Not since those days of Darkthrone’s transformation into black metal have I been so eclipsed by darkness, and the last time before that was Bathory’s classic 1985 opus The Return…….
If you don’t know Peasant then let me take you behind the curtain. Hailing from Northern England, Peasant feature the aptly named S. Blackwood (vocals, guitar and bass) alongside G. Proctor (drums). Blackwood is best known for his work with Old Corpse Road, as well as Blood Countess, Arcane North and Wynter Myst.
The Lonewolf is the band’s debut EP and is an utterly vile, lo-fi, ice-cold three-track affair that sweeps you up in its talons and transports you to the most hideous of tundra’s. The speedy, frosted guitar tone acts as a blanket of sideways hail and the percussion and bass join like swirling, clawing entities of frost and fire which hack, nip, gnaw and rake at your bones.
I quite often get bored with the black metal scene, it’s as if bands run out of ideas and so every now and then I take a breather from it. However, this release just isn’t going to be bettered for a long time because as the title track opens up this scratching, seething masterpiece I’m dumbfounded by its bewitching power.
The twosome builds a vast, ice-caked wall; an impenetrable forest of thorns and suffocating darkness that frantically rapes your ears in one mighty swoop. It’s fast, despicable and downright creepy, and those vocals are just beyond the help of Strepsils; witchy cackles that screech for long, bone-chilling periods to a high level din of hissing percussion.
‘Ghosts Of The Mines’ simmers for seconds then just races like an old, possessed hag through the ancient woods in search of children to feast on. Yeah, yeah, there’s lots of fast and frightening black metal around, but this hideous entity just screams demonic tendency to the point of seizure. The glinting, archetype black metal still remains as a spine to this track with those recognisable Norwegian gleams, while Polish sorcerers Graveland also spring to mind with that unorthodox roughness and primordial destruction.
If one of the big black metal acts of the 90s had released this we’d still be masturbating over it today, and as ‘Under The Curse’ rises from the pristine white landscape like some fetid, antediluvian demon I can’t help but peer out the window into the black night and expect to see Blackwood and Proctor upon broomsticks casting shadows across the moon.
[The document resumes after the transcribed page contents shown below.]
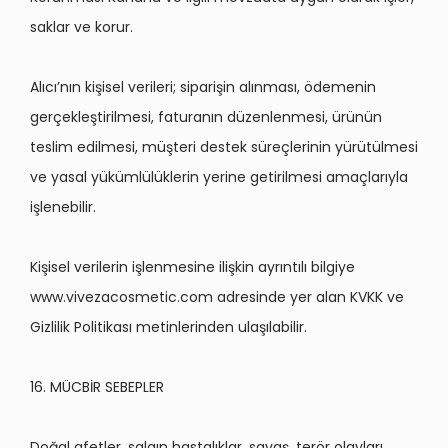
saklar ve korur.
Alıcı’nın kişisel verileri; sipariş
in al
ınması,
ö
demenin
gerçekleştirilmesi, faturanın düzenlenmesi, ürünün
teslim edilmesi, müşteri destek süreçlerinin yürütülmesi
ve yasal yükümlülüklerin yerine getirilmesi amaçlarıyla
işlenebilir.
Kişisel verilerin işlenmesine ilişkin ayrıntılı bilgiye
www.vivezacosmetic.com adresinde yer alan KVKK ve
Gizlilik Politikası metinlerinden ulaşılabilir.
16. MÜCBİR SEBEPLER
Doğal afetler, salgın hastalıklar, savaş
, ter
ö
r olayları,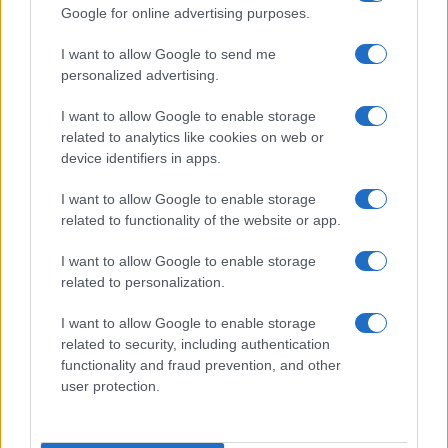
I mercati brindano alla tregua:
Google for online advertising purposes.
crollano petrolio e gas, Borse in
rally
I want to allow Google to send me
personalized advertising.
di
Enrico Foscarini
I want to allow Google to enable storage
4.8k
8 Aprile 2026, 10:03
related to analytics like cookies on web or
device identifiers in apps.
I want to allow Google to enable storage
related to functionality of the website or app.
I want to allow Google to enable storage
related to personalization.
I want to allow Google to enable storage
related to security, including authentication
functionality and fraud prevention, and other
user protection.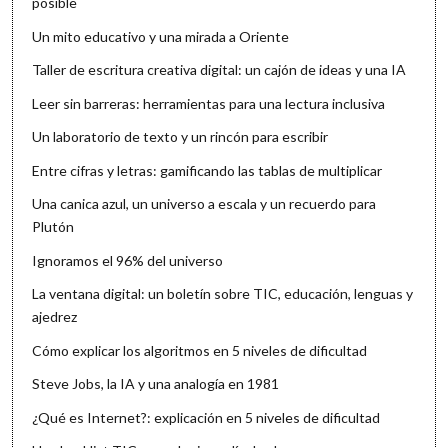
posible
Un mito educativo y una mirada a Oriente
Taller de escritura creativa digital: un cajón de ideas y una IA
Leer sin barreras: herramientas para una lectura inclusiva
Un laboratorio de texto y un rincón para escribir
Entre cifras y letras: gamificando las tablas de multiplicar
Una canica azul, un universo a escala y un recuerdo para
Plutón
Ignoramos el 96% del universo
La ventana digital: un boletín sobre TIC, educación, lenguas y
ajedrez
Cómo explicar los algoritmos en 5 niveles de dificultad
Steve Jobs, la IA y una analogía en 1981
¿Qué es Internet?: explicación en 5 niveles de dificultad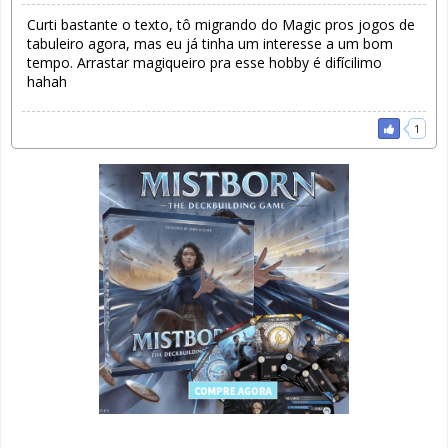
Curti bastante o texto, tô migrando do Magic pros jogos de
tabuleiro agora, mas eu já tinha um interesse a um bom
tempo. Arrastar magiqueiro pra esse hobby é difícilimo
hahah
1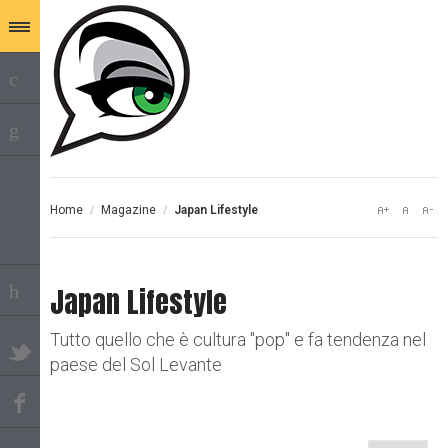
Home
/
Magazine
/
Japan Lifestyle
Japan Lifestyle
Tutto quello che è cultura "pop" e fa tendenza nel
paese del Sol Levante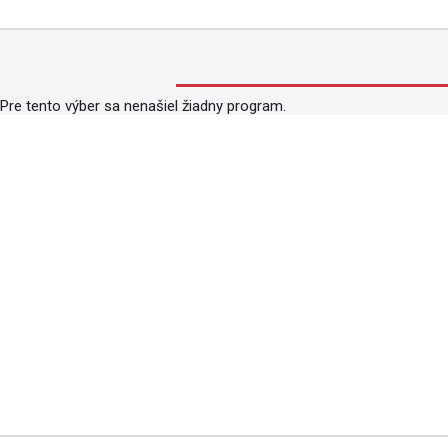
Pre tento výber sa nenašiel žiadny program.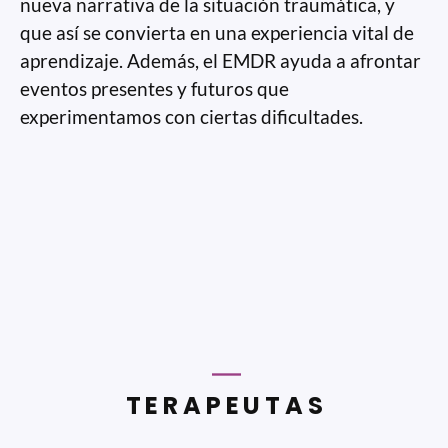
nueva narrativa de la situación traumática, y
que así se convierta en una experiencia vital de
aprendizaje. Además, el EMDR ayuda a afrontar
eventos presentes y futuros que
experimentamos con ciertas dificultades.
TERAPEUTAS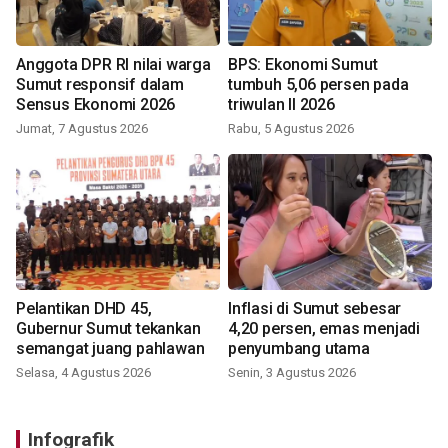
Anggota DPR RI nilai warga
BPS: Ekonomi Sumut
Sumut responsif dalam
tumbuh 5,06 persen pada
Sensus Ekonomi 2026
triwulan II 2026
Jumat, 7 Agustus 2026
Rabu, 5 Agustus 2026
Pelantikan DHD 45,
Inflasi di Sumut sebesar
Gubernur Sumut tekankan
4,20 persen, emas menjadi
semangat juang pahlawan
penyumbang utama
Selasa, 4 Agustus 2026
Senin, 3 Agustus 2026
Infografik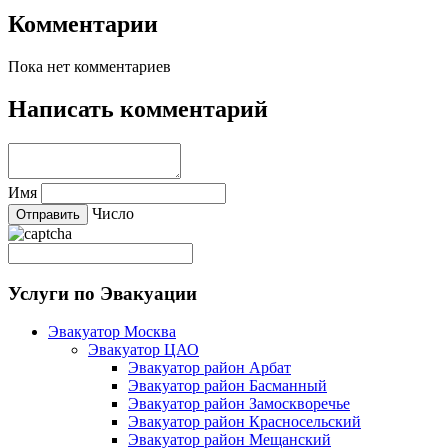
Комментарии
Пока нет комментариев
Написать комментарий
Имя
Число
Услуги по Эвакуации
Эвакуатор Москва
Эвакуатор ЦАО
Эвакуатор район Арбат
Эвакуатор район Басманный
Эвакуатор район Замоскворечье
Эвакуатор район Красносельский
Эвакуатор район Мещанский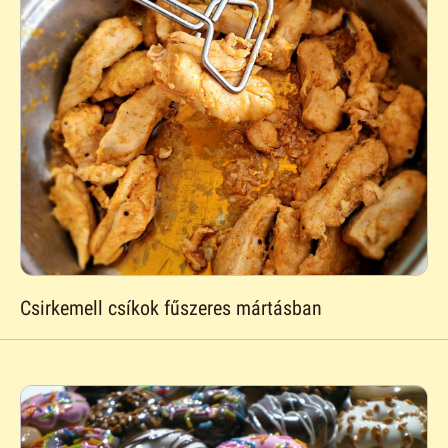
Csirkemell csíkok fűszeres mártásban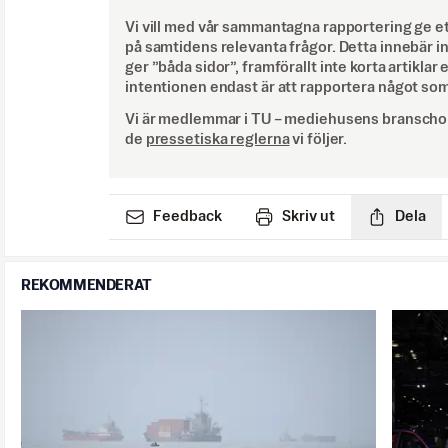
Vi vill med vår sammantagna rapportering ge e
på samtidens relevanta frågor. Detta innebär inte 
ger ”båda sidor”, framförallt inte korta artiklar 
intentionen endast är att rapportera något som
Vi är medlemmar i TU – mediehusens branschor
de
pressetiska reglerna
vi följer.
Feedback
Skriv ut
Dela
REKOMMENDERAT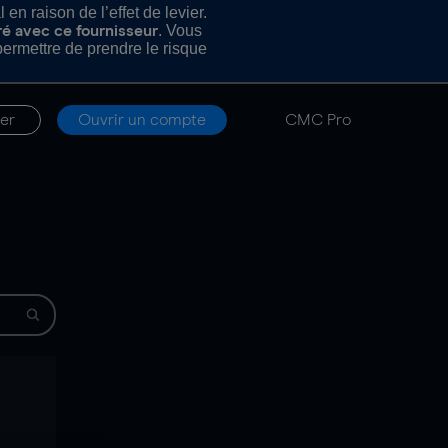
n raison de l’effet de levier.
. Vous
ré avec ce fournisseur
rmettre de prendre le risque
er
Ouvrir un compte
CMC Pro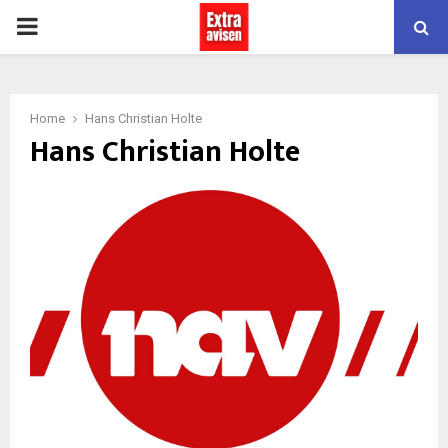
PRIMARY
MENU
Home
Hans Christian Holte
Hans Christian Holte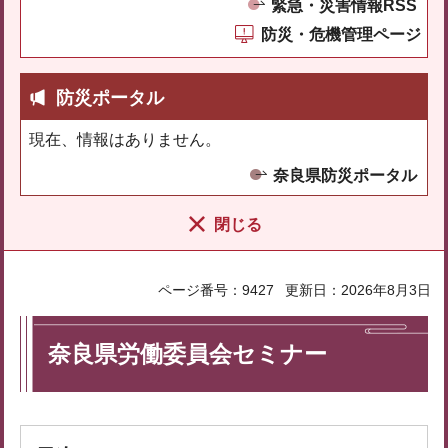
緊急・災害情報RSS
防災・危機管理ページ
防災ポータル
現在、情報はありません。
奈良県防災ポータル
閉じる
ページ番号：9427
更新日：2026年8月3日
奈良県労働委員会セミナー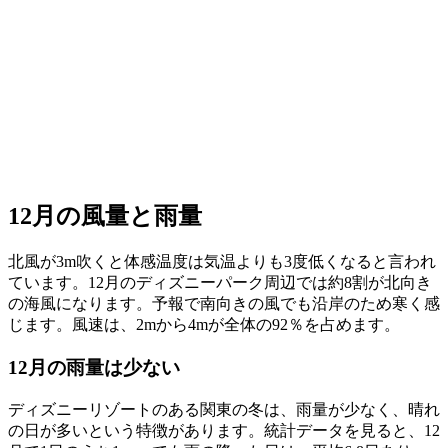
12月の風量と雨量
北風が3m吹くと体感温度は気温よりも3度低くなると言われ
ています。12月のディズニーパーク周辺では約8割が北向き
の海風になります。予報で南向きの風でも沿岸のため寒く感
じます。風速は、2mから4mが全体の92％を占めます。
12月の雨量は少ない
ディズニーリゾートのある関東の
冬は、雨量が少なく、晴れ
の日が多い
という特徴があります。統計データを見ると、12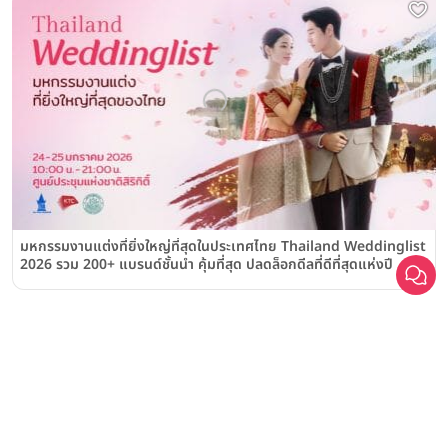
มหกรรมงานแต่งที่ยิ่งใหญ่ที่สุดในประเทศไทย Thailand Weddinglist
2026 รวม 200+ แบรนด์ชั้นนำ คุ้มที่สุด ปลดล็อกดีลที่ดีที่สุดแห่งปี
สนับสนุนโดย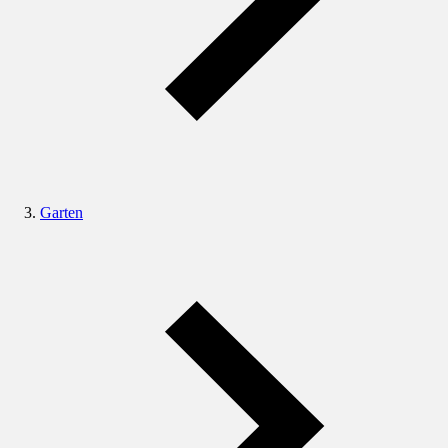
Garten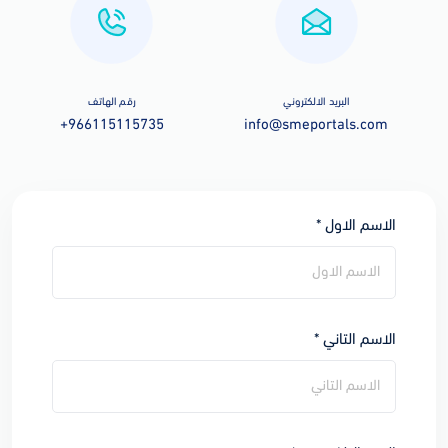
البريد الالكتروني
رقم الهاتف
+966115115735
info@smeportals.com
الاسم الاول *
الاسم التاني *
‘Under The Curse’ is the most enchanting and mesmerising of the three tracks. It still remains a wiry gauze of decrepit scowls and intrepid exploration, but only with doomier strains fuelled by those abysmal, remote shrieks from the backwoods. I couldn’t imagine such a cacophony performed live unless these guys stand out of sight in dense woods and sacrifice a goat at the after party.
If you want black metal that’s actually black, then it doesn’t get more harrowing or disturbing than this. Peasant is the epitome of permafrost.